The A B C D of Accounting & Bookkeeping begins with A for Accounting, B –for Bookkeeping, C for Cash flows, D for Debits/Depreciation/Deposits, E for Expenses and F for Finance.

Accountancy can be defined as a practice, a skill of recording, classifying and reporting on business transactions for a business. It gives a review to the management for the financial results and highlights the status of an organization.

Bookkeeping is an essential record of financial transactions and is an essential part of the accounting process. The transactions include purchases, sales, receipts, and payments by a person or an organization or corporation. In layman terms, Bookkeeping is a constant day to day record of financial transactions of every business. It ensures that records of the individual financial transactions are correct, up-to-date and comprehensive.

Cash flow can be termed as an inflow of money into a business; be it from sales, investments or financings. Cash inflow is the antonym, the opposite of cash outflow. A business is considered reliable if its cash inflow reserve is substantial and significant.

A debit is a deduction of an amount from an account that leads to a rise in an asset or a direct fall in a liability or owner’s equity on the balance sheet.

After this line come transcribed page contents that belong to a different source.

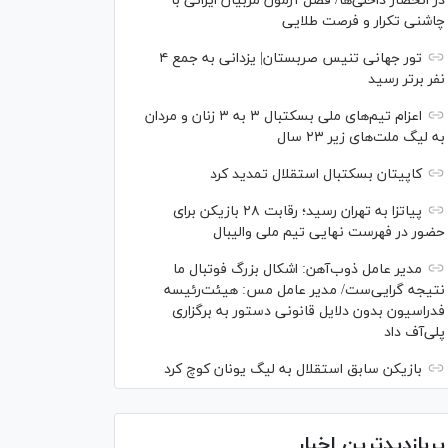
در انحصار داخلی‌ها/ فصل آزمون مربیان ایرانی با
چاشنی تکرار و فرصت طلایی
تور جهانی تنیس صربستان| یزدانی به جمع ۴
نفر برتر رسید
اعزام تیم‌های ملی بسکتبال ۳ به ۳ زنان و مردان
به لیگ ملت‌های زیر ۲۳ سال
کاپیتان بسکتبال استقلال تمدید کرد
پیاتزا به تهران رسید؛ رقابت ۲۸ بازیکن برای
حضور در فهرست نهایی تیم ملی والیبال
مدیر عامل ذوب‌آهن: اشکال بزرگ فوتبال ما
نتیجه گرایی‌ست/ مدیر عامل مس: هیئت‌رئیسه
فدراسیون بدون دلایل قانونی دستور به برگزاری
پلی‌آف داد
بازیکن سابق استقلال به لیگ یونان کوچ کرد
پربازدیدترین اخبار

The debit is an accounting entry which either results in a rise in the number of assets or a fall in liabilities on a company’s balance sheet. In fundamental accounting, debits are balanced by credits, which operate in the exact opposite direction. There is another term “deposit.” Deposit is an act of saving and securing your money by placing it in a trustworthy financial institution such as a bank. The last ‘D’ term is depreciation. In economic terms, depreciation is a fall in the value of an asset. Depreciation is a method of reallocating the cost of a tangible asset over its useful life span of it being in motion.

Expenditure can be coined as an outflow of money to another person or a group, paying for its items or services. Expenditure varies from person to person. For example for a tenant, expenditure is rent for a student; it is tuition fees. The moment an item is bought it directly goes into the category of an expense. An expense is a cost “paid” or “remitted,” usually in exchange for something of value. Expenditure involves three more terms, i.e. ‘Expensive,’ ‘Inexpensive’ and ‘Expenses of the table.’ An item which cost a great deal is expensive; things which seem to cost little are inexpensive. Lastly, the ‘Expenses of the table’ are expenses of dining, refreshments, a feast, etc.

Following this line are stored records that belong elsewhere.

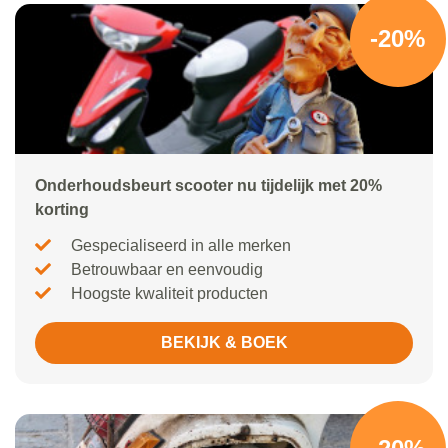
-20%
Onderhoudsbeurt scooter nu tijdelijk met 20%
korting
Gespecialiseerd in alle merken
Betrouwbaar en eenvoudig
Hoogste kwaliteit producten
BEKIJK & BOEK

The term ‘Finance’ is defined as the management of money which includes activities like investing, borrowing, lending, budgeting, saving, and forecasting. In finance, there is another essential term called corporate finance. Corporate finance includes the tools and analysis utilized to prioritize and distribute financial resources.

If you have entered the Accounting world, you can never miss out on bookkeeping. Both Accounting and Bookkeeping are vital parameters of business world breathing on accuracy and discipline to ensure greater success and endless returns.